結衣にそっくりな少女――藤本なつみは、確かに俺の名前を知っていた。 表札には「片桐」としか書かれていない。 つまり、彼女は事前に俺の情報を調べてきたということだ。


その事実だけでも、十分に不気味だった。 だが、次の一言は――まるで心臓を撃ち抜かれたような衝撃だった。


「姉の……結衣のスマホを持っていますよね?返して頂きますか?」


言葉が出なかった。 俺はただ、目の前の少女を見つめるしかなかった。


「それでは、上がらせて貰いますね」


なつみは靴を脱ぎ、当然のように俺の部屋へと足を踏み入れる。


「おい、君。勝手に入るんじゃない」


「――あら、それはお互い様ではないですか?」


その言葉は、まるで全てを知っている者の言い草だった。 俺の心に、深く、鋭く突き刺さる。


この子は、一体何を、どこまで知っているんだ?


部屋の空気が、急に重くなった。 なつみは、結衣とは違う。 似ているけれど、違う。






直哉の部屋は、男の一人暮らしにしては妙に整っていた。 床に物は散らかっておらず、キッチンも最低限の清潔さを保っている。


「ふぅん……」


なつみは、少しだけ意外そうに部屋を見渡した。 嫌悪感を抱くほどの乱雑さはない。むしろ、どこか“誰かの気配”が残っているような空気。
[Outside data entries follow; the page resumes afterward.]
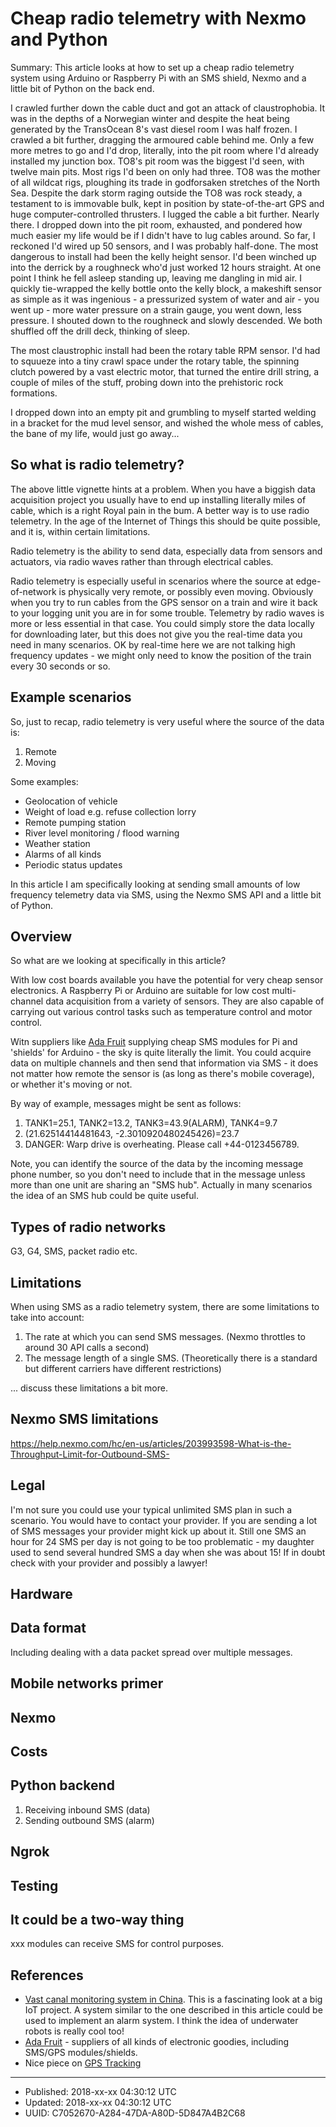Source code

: # Cheap radio telemetry with Nexmo and Python

Summary: This article looks at how to set up a cheap radio telemetry
system using Arduino or Raspberry Pi with an SMS shield, Nexmo and a
little bit of Python on the back end.

I crawled further down the cable duct and got an attack of
claustrophobia. It was in the depths of a Norwegian winter and despite
the heat being generated by the TransOcean 8's vast diesel room I was
half frozen. I crawled a bit further, dragging the armoured cable
behind me. Only a few more metres to go and I'd drop, literally, into
the pit room where I'd already installed my junction box. TO8's pit
room was the biggest I'd seen, with twelve main pits. Most rigs I'd
been on only had three. TO8 was the mother of all wildcat rigs,
ploughing its trade in godforsaken stretches of the North Sea. Despite
the dark storm raging outside the TO8 was rock steady, a testament to
is immovable bulk, kept in position by state-of-the-art GPS and huge
computer-controlled thrusters. I lugged the cable a bit
further. Nearly there. I dropped down into the pit room, exhausted,
and pondered how much easier my life would be if I didn't have to lug
cables around. So far, I reckoned I'd wired up 50 sensors, and I was
probably half-done. The most dangerous to install had been the kelly
height sensor. I'd been winched up into the derrick by a roughneck
who'd just worked 12 hours straight. At one point I think he fell
asleep standing up, leaving me dangling in mid air. I quickly
tie-wrapped the kelly bottle onto the kelly block, a makeshift sensor
as simple as it was ingenious - a pressurized system of water and
air - you went up - more water pressure on a strain gauge, you went
down, less pressure. I shouted down to the roughneck and slowly
descended. We both shuffled off the drill deck, thinking of sleep.

The most claustrophic install had been the rotary table RPM
sensor. I'd had to squueze into a tiny crawl space under the rotary
table, the spinning clutch powered by a vast electric motor, that
turned the entire drill string, a couple of miles of the stuff,
probing down into the prehistoric rock formations.

I dropped down into an empty pit and grumbling to myself started
welding in a bracket for the mud level sensor, and wished the whole
mess of cables, the bane of my life, would just go away...

## So what is radio telemetry?

The above little vignette hints at a problem. When you have a biggish
data acquisition project you usually have to end up installing
literally miles of cable, which is a right Royal pain in the bum. A
better way is to use radio telemetry. In the age of the Internet of
Things this should be quite possible, and it is, within certain
limitations.

Radio telemetry is the ability to send data, especially data from
sensors and actuators, via radio waves rather than through electrical
cables.

Radio telemetry is especially useful in scenarios where the source at
edge-of-network is physically very remote, or possibly even
moving. Obviously when you try to run cables from the GPS sensor on a
train and wire it back to your logging unit you are in for some
trouble. Telemetry by radio waves is more or less essential in that
case. You could simply store the data locally for downloading later,
but this does not give you the real-time data you need in many
scenarios. OK by real-time here we are not talking high frequency
updates - we might only need to know the position of the train every
30 seconds or so.

## Example scenarios

So, just to recap, radio telemetry is very useful where the source of
the data is:

1. Remote
2. Moving

Some examples:

- Geolocation of vehicle
- Weight of load e.g. refuse collection lorry 
- Remote pumping station
- River level monitoring / flood warning
- Weather station
- Alarms of all kinds
- Periodic status updates

In this article I am specifically looking at sending small amounts of
low frequency telemetry data via SMS, using the Nexmo SMS API and a
little bit of Python.

## Overview

So what are we looking at specifically in this article?

With low cost boards available you have the potential for very cheap
sensor electronics. A Raspberry Pi or Arduino are suitable
for low cost multi-channel data acquisition from a variety of
sensors. They are also capable of carrying out various control tasks
such as temperature control and motor control.

Witn suppliers like [Ada Fruit](https://www.adafruit.com) supplying
cheap SMS modules for Pi and 'shields' for Arduino - the sky is quite
literally the limit. You could acquire data on multiple channels and
then send that information via SMS - it does not matter how remote the
sensor is (as long as there's mobile coverage), or whether it's
moving or not.

By way of example, messages might be sent as follows:

1. TANK1=25.1, TANK2=13.2, TANK3=43.9(ALARM), TANK4=9.7
2. (21.62514414481643, -2.3010920480245426)=23.7
3. DANGER: Warp drive is overheating. Please call +44-0123456789.

Note, you can identify the source of the data by the incoming message
phone number, so you don't need to include that in the message unless
more than one unit are sharing an "SMS hub". Actually in many
scenarios the idea of an SMS hub could be quite useful.


## Types of radio networks

G3, G4, SMS, packet radio etc.


## Limitations

When using SMS as a radio telemetry system, there are some limitations
to take into account:

1. The rate at which you can send SMS messages. (Nexmo throttles to around 30 API calls a second)
2. The message length of a single SMS. (Theoretically there is a standard but different carriers have different restrictions)

... discuss these limitations a bit more.


## Nexmo SMS limitations

https://help.nexmo.com/hc/en-us/articles/203993598-What-is-the-Throughput-Limit-for-Outbound-SMS-


## Legal

I'm not sure you could use your typical unlimited SMS plan in such a
scenario. You would have to contact your provider. If you are sending
a lot of SMS messages your provider might kick up about it. Still one
SMS an hour for 24 SMS per day is not going to be too problematic - my
daughter used to send several hundred SMS a day when she was about 15!
If in doubt check with your provider and possibly a lawyer!

## Hardware


## Data format

Including dealing with a data packet spread over multiple messages.

## Mobile networks primer



## Nexmo

## Costs

## Python backend

1. Receiving inbound SMS (data)
2. Sending outbound SMS (alarm)

## Ngrok

## Testing

## It could be a two-way thing

xxx modules can receive SMS for control purposes.

## References

- [Vast canal monitoring system in
  China](https://spectrum.ieee.org/tech-talk/telecom/internet/a-massive-iot-sensor-network-keeps-watch-over-a-1400kilometer-canal). This
  is a fascinating look at a big IoT project. A system similar to the
  one described in this article could be used to implement an alarm
  system. I think the idea of underwater robots is really cool too!
- [Ada Fruit](https://www.adafruit.com) - suppliers of all kinds of electronic goodies, including SMS/GPS modules/shields.
- Nice piece on [GPS Tracking](https://en.wikipedia.org/wiki/GPS_tracking_unit)

---

* Published: 2018-xx-xx 04:30:12 UTC
* Updated: 2018-xx-xx 04:30:12 UTC
* UUID: C7052670-A284-47DA-A80D-5D847A4B2C68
冷蔵庫の横には、MCTオイル。 棚にはブロッコリーがぎっしり詰まったタッパー。 そして、甘いものが飲みたくなった時用のココア味のプロテイン。


それらは、まるで“誰か”の好みに合わせて揃えられているようだった。


「……まるで、お姉ちゃんが住んでるみたいね」


その一言に、直哉の心臓が跳ねた。




「プロテインの銘柄も……ほら、同じ。豆乳で割って飲むんでしょう?」


なつみは、まるで見透かすような目で直哉を見つめる。


冷蔵庫を開けると、そこには見覚えのある白いパック。 濃厚豆乳。 結衣がいつも使っていたもの。


直哉は、言葉を失った。


この部屋には、確かに“結衣”がいる。 もういないはずの彼女の気配が、生活の隅々に染み込んでいた。


なつみは、それを見逃さなかった。






偶然にしては出来すぎている――




「ねえ、あなたがお姉ちゃんの部屋に忍び込んでスマホを盗んでいったのは、わかってるの」


その言葉に、直哉の背筋がわずかに震えた。 だが、表情は崩さない。 冷静さを取り戻しつつある彼に対して、なつみの追及は容赦がなかった。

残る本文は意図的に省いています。